▶ **What is required**
Find all the lines in the entries below that hold the word "Τώρα" and copy them.

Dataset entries
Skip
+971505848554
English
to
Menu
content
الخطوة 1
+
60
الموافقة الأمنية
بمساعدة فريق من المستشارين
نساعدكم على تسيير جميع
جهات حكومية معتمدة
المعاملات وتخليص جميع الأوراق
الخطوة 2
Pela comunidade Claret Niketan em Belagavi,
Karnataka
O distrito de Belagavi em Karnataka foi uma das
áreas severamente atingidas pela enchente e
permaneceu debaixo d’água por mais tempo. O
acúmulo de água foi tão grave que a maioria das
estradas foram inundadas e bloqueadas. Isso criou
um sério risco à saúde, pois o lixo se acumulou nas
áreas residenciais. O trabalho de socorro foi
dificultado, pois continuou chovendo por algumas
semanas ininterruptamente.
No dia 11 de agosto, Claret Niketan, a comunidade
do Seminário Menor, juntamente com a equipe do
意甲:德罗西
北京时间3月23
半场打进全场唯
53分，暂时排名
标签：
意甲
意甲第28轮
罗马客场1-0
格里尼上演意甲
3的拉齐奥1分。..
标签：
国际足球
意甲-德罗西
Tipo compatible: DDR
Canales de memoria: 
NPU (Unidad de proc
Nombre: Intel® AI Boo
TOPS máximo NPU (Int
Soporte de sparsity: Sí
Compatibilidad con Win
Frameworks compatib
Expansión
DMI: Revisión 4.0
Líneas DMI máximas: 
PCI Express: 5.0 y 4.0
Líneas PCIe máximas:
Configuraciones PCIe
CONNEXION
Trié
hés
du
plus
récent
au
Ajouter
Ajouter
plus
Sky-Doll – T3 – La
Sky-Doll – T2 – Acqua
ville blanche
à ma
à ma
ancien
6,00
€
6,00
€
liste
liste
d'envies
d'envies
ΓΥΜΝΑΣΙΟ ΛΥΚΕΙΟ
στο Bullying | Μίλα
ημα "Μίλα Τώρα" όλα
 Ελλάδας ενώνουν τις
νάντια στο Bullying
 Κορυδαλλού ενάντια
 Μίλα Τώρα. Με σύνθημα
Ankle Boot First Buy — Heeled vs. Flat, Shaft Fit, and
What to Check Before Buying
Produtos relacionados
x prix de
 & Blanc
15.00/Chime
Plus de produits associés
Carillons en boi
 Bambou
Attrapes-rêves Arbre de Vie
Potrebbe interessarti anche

▶ **Reply**
ημα "Μίλα Τώρα" όλα
 Μίλα Τώρα. Με σύνθημα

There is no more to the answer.